▶ Your assignment: Where the word "cancer" shows up in the entries below, please copy the whole line.

▶ Records for this task:
*** Begin section ***

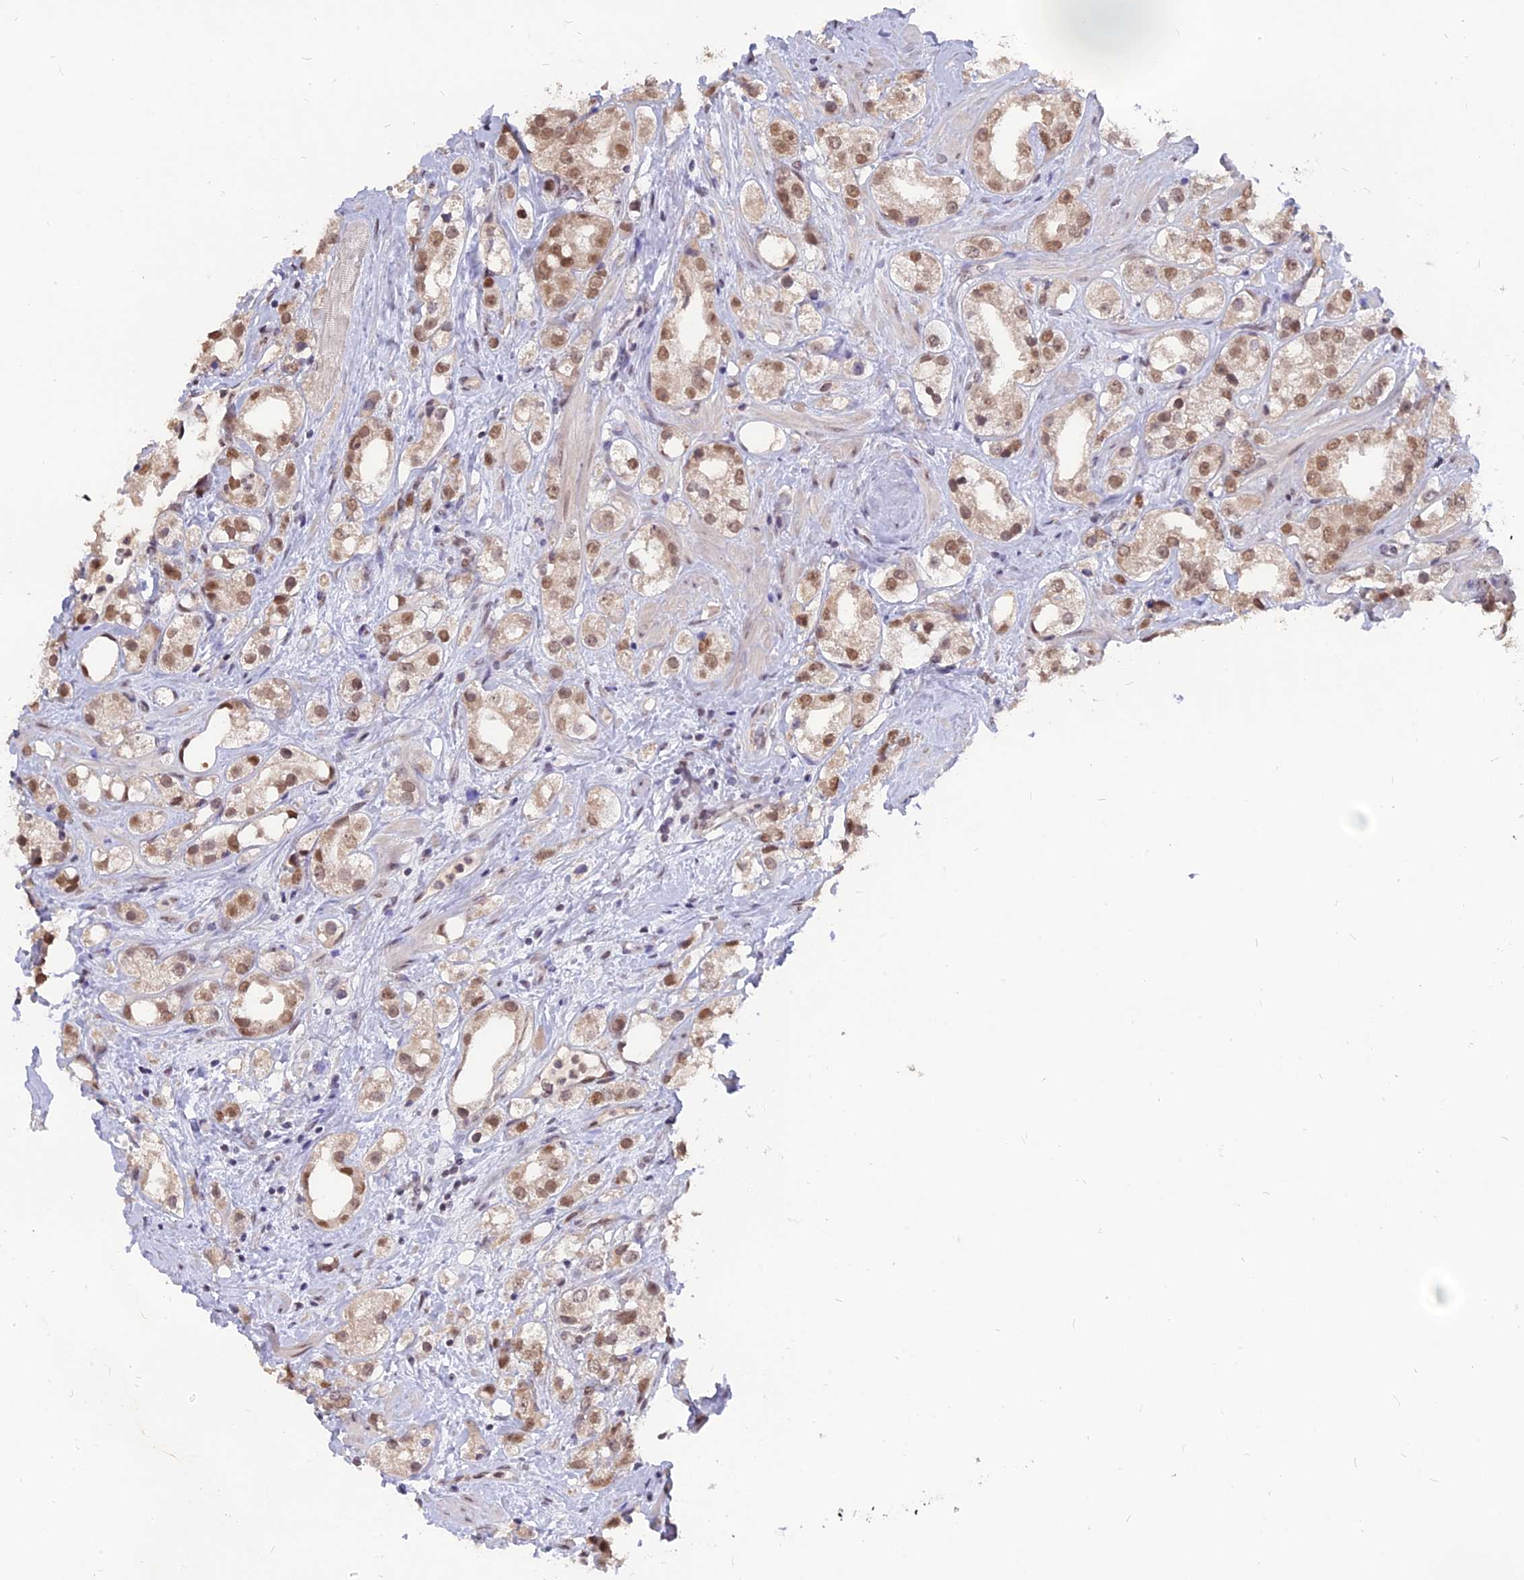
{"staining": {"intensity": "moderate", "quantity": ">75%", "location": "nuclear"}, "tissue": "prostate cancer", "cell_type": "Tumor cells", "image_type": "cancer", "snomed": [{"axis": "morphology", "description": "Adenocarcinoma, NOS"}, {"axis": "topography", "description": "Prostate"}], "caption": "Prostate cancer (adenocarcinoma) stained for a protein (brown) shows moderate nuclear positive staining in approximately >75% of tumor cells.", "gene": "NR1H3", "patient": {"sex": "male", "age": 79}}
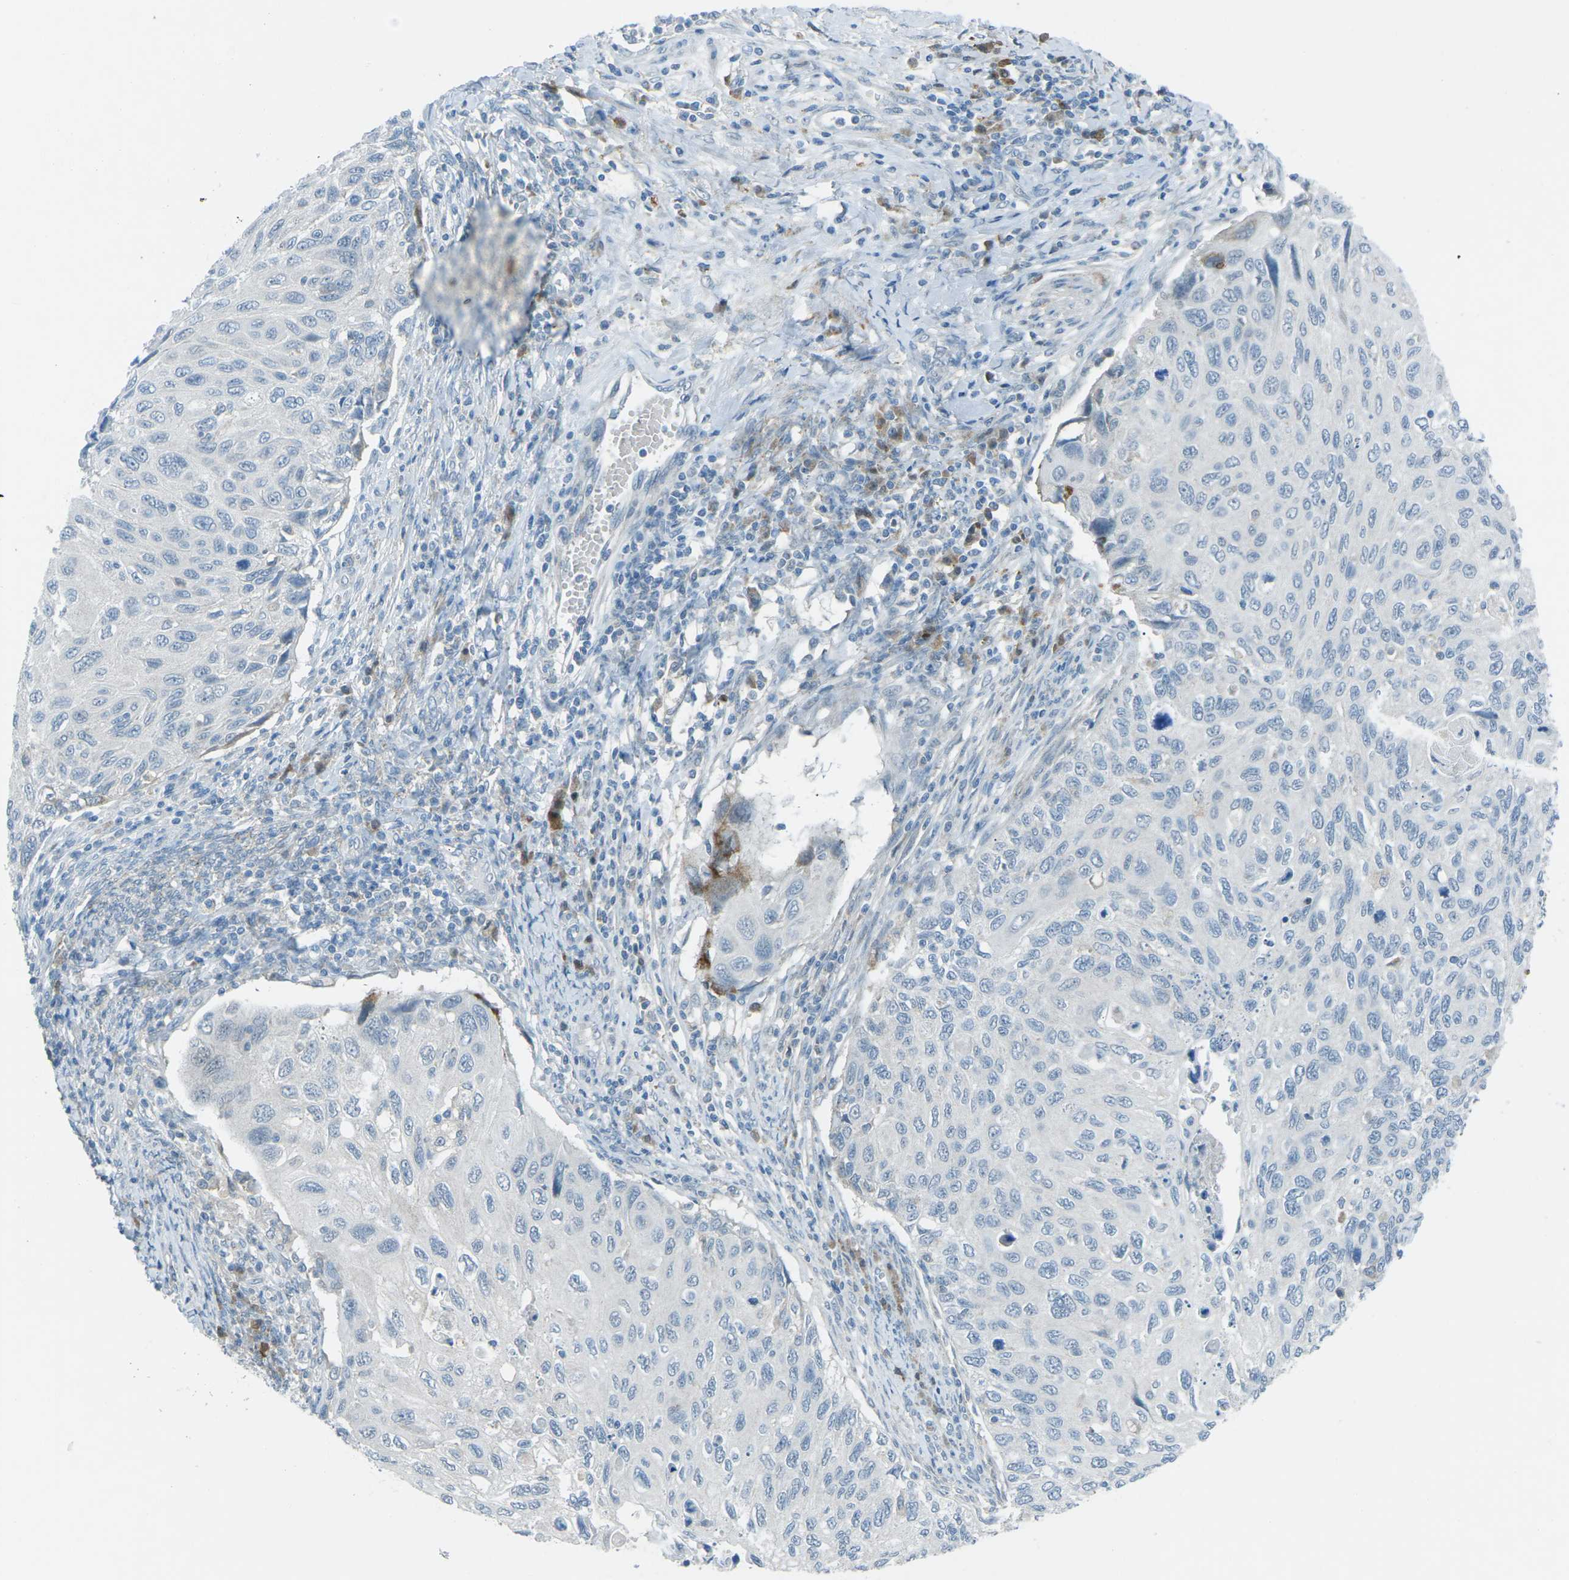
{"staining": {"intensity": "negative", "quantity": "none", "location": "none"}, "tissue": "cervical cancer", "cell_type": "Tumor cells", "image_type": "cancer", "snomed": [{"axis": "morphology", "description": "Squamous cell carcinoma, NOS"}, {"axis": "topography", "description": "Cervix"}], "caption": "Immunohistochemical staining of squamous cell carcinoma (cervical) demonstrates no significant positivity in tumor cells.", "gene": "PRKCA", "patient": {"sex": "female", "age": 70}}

*** End section ***
*** Begin section ***

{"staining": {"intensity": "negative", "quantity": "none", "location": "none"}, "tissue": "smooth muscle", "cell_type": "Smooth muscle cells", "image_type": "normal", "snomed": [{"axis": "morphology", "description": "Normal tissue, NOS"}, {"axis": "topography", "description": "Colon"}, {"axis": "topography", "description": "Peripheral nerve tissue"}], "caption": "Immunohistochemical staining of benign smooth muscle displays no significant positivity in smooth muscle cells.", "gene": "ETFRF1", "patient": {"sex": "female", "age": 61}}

*** End section ***
*** Begin section ***

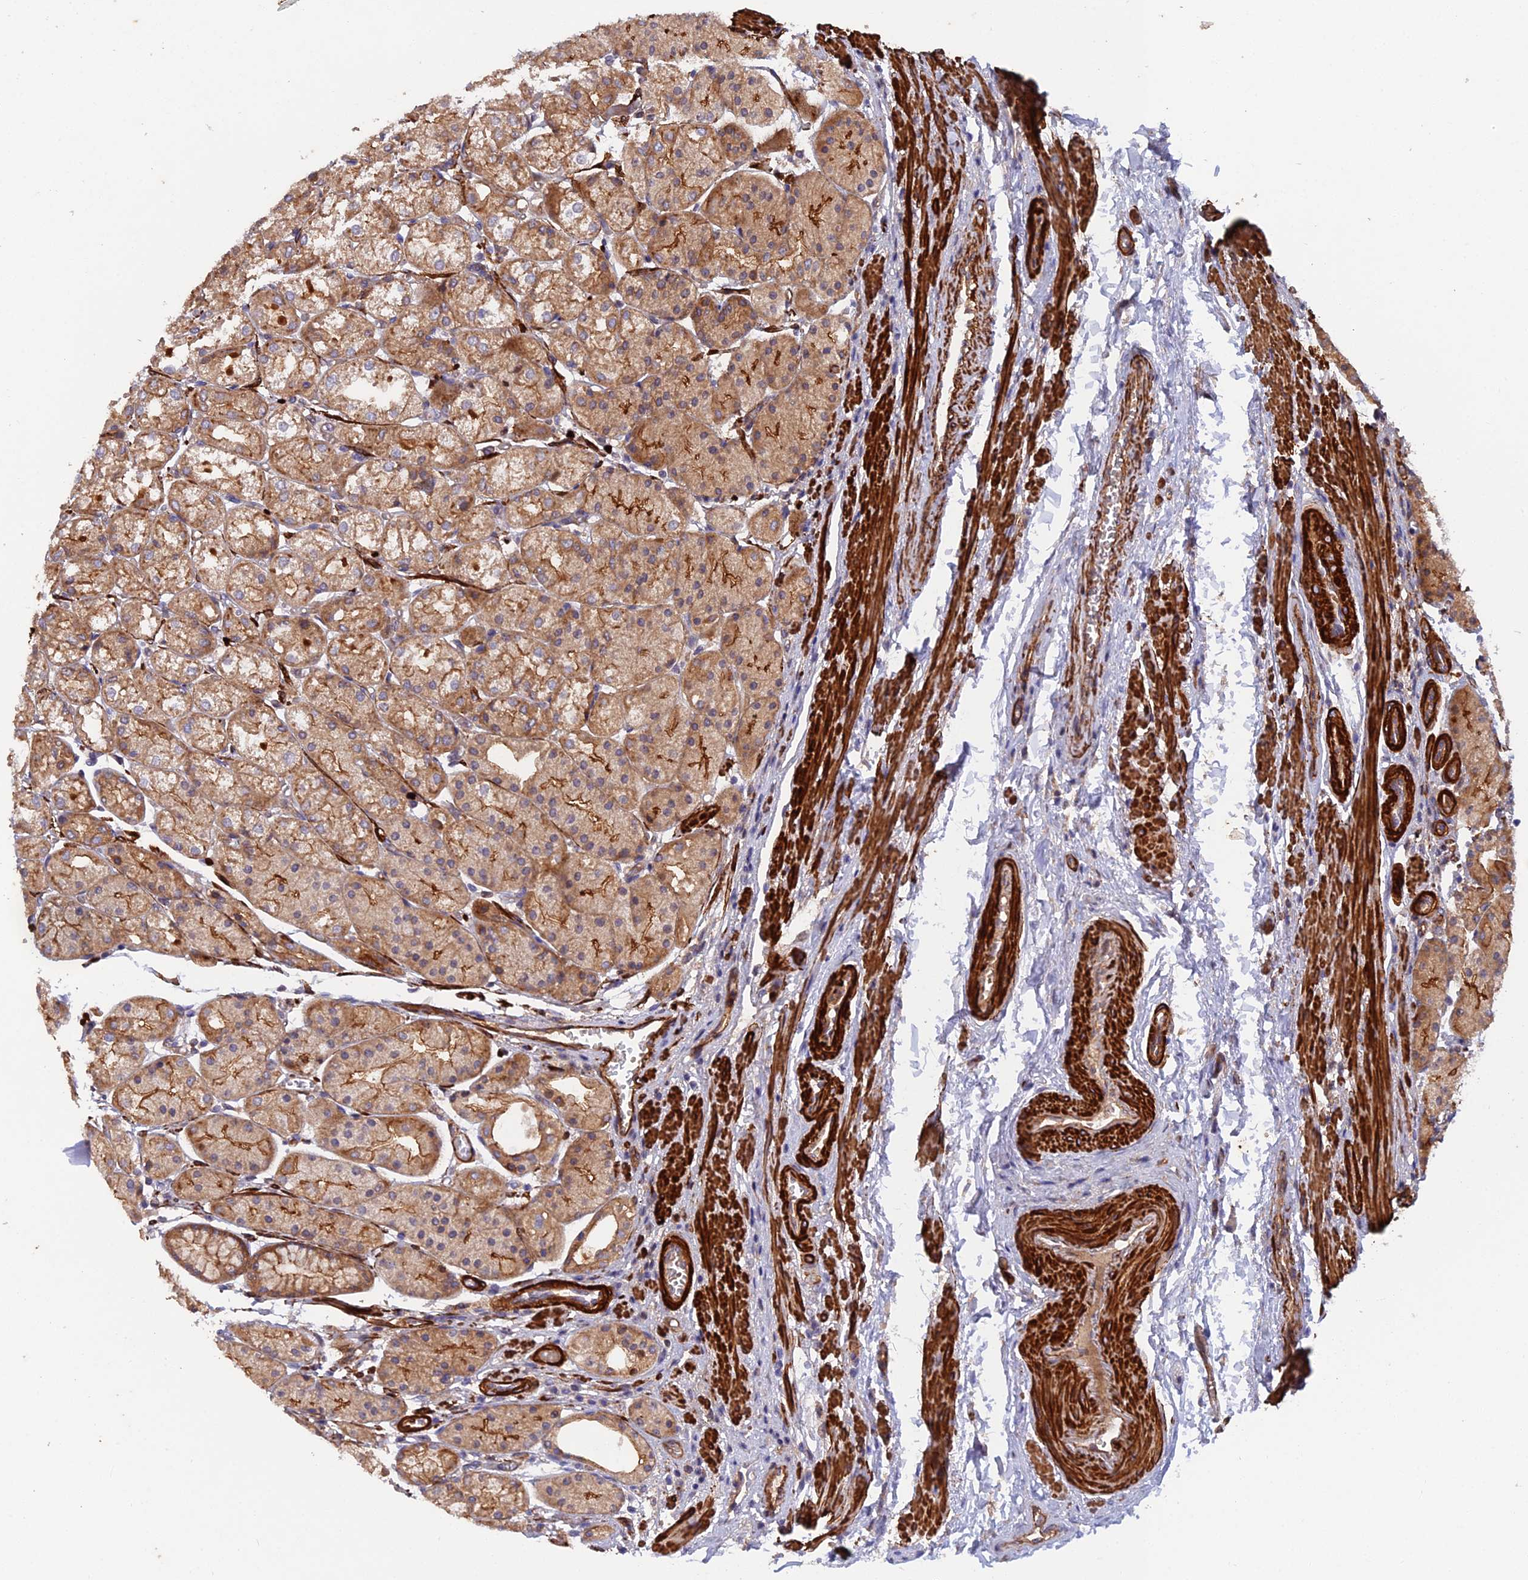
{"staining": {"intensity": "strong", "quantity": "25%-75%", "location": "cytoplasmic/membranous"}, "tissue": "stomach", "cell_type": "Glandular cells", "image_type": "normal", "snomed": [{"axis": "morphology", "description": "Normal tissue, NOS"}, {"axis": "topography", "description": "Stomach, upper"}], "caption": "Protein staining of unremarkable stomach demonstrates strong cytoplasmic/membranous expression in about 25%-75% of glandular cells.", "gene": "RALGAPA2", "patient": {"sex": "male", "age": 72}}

*** End section ***

▶ Result of this task:
{"staining": {"intensity": "moderate", "quantity": ">75%", "location": "nuclear"}, "tissue": "prostate cancer", "cell_type": "Tumor cells", "image_type": "cancer", "snomed": [{"axis": "morphology", "description": "Adenocarcinoma, NOS"}, {"axis": "topography", "description": "Prostate"}], "caption": "Prostate cancer (adenocarcinoma) stained for a protein (brown) shows moderate nuclear positive staining in approximately >75% of tumor cells.", "gene": "NR1H3", "patient": {"sex": "male", "age": 79}}
{"staining": {"intensity": "negative", "quantity": "none", "location": "none"}, "tissue": "cervical cancer", "cell_type": "Tumor cells", "image_type": "cancer", "snomed": [{"axis": "morphology", "description": "Squamous cell carcinoma, NOS"}, {"axis": "topography", "description": "Cervix"}], "caption": "Immunohistochemical staining of squamous cell carcinoma (cervical) demonstrates no significant positivity in tumor cells.", "gene": "PRKCA", "patient": {"sex": "female", "age": 70}}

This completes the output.